There are a number of different narratives you could pursue in relation to last night, including the bullpen turning in another 4.1 innings of one-run work (using Neftali Feliz in the ninth inning of a 10-run game was tantamount to using a tactical nuke to destroy an anthill), but the one that absolutely can't be ignored is the offensive dogpile. Game 6 was effectively over by the end of the third inning, and for that you have this entire lineup to thank -- but the one guy you especially have to thank is Michael Young, who laced two-run doubles down both the left field and right field lines during the course of that third inning, and then completed the directional trifecta four innings later when he blistered a superfluous solo home run to straightaway center field.
That, in conjunction with that vital go-ahead single of his back in Game 4, is what you call Michael Young obliterating the "Michael Young can't hit in the post-season" storyline. One of the hallmarks of a great batting practice session is a player driving the ball with authority to all fields. Young exploited the Tigers' pitching staff as his own personal batting practice hurlers in a pennant-clinching game last night. I can't think of enough good things to say about that, nor can I adequately express my pleasure that my post from four days ago spurred him into action. (Kidding, of course ... or am I?)

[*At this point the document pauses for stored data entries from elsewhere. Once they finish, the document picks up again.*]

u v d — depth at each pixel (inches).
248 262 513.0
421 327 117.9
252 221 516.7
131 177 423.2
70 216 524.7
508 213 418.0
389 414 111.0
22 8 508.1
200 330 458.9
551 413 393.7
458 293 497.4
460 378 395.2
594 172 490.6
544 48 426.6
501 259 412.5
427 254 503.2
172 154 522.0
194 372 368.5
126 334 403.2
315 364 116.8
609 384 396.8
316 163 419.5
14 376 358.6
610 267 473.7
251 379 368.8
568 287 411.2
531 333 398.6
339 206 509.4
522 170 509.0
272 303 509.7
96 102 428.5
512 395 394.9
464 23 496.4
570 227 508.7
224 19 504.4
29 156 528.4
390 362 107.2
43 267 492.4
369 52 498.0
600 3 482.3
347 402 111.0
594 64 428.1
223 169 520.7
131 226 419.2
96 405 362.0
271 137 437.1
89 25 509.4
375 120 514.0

Speaking of clinching games, there have been 260 series-clinching post-season games played dating back to 1903. With their 15 runs scored last night, the Rangers matched the 1996 Atlanta Braves (NLCS Game 7) for the most runs ever scored by a single team in a series-clinching game. Only five other teams in post-season history have scored more runs in any single playoff game than the Rangers did last night. A fitting performance from one of the great era-adjusted offenses in franchise history.
And the scariest part? This thing isn't merely a powerhouse. Rather, it is, by all appearances, a sustainable powerhouse. The Rangers have more major league talent on the field than they've ever boasted in their 40-year history, an elite-level front-office braintrust, a great coaching staff, a continuously regenerating farm system, a well-capitalized ownership group emboldened to spend, and enough strong-flowing revenue streams to ensure that the processes that helped the Rangers ascend to powerhouse status in the first place don't need to be scaled back anytime soon.
For the moment, though it's all about four more wins. The Rangers are, yet again, four wins away from achieving something that many of us wondered just a few short years ago if we'd ever see in our lifetimes. It didn't happen last year, but if there's any one lesson that's been pounded home repeatedly over the last six months, it's this -- the past is in the past. What happened last year has minimal bearing on what has happened this year, and the fate that befell the Rangers during last year's Fall Classic doesn't have to befall them again ... because if you've been paying any attention at all, this team is even better positioned this year to finish what it started than it was last year.
So, yeah, it's still time. It's time to go out and win a World Series.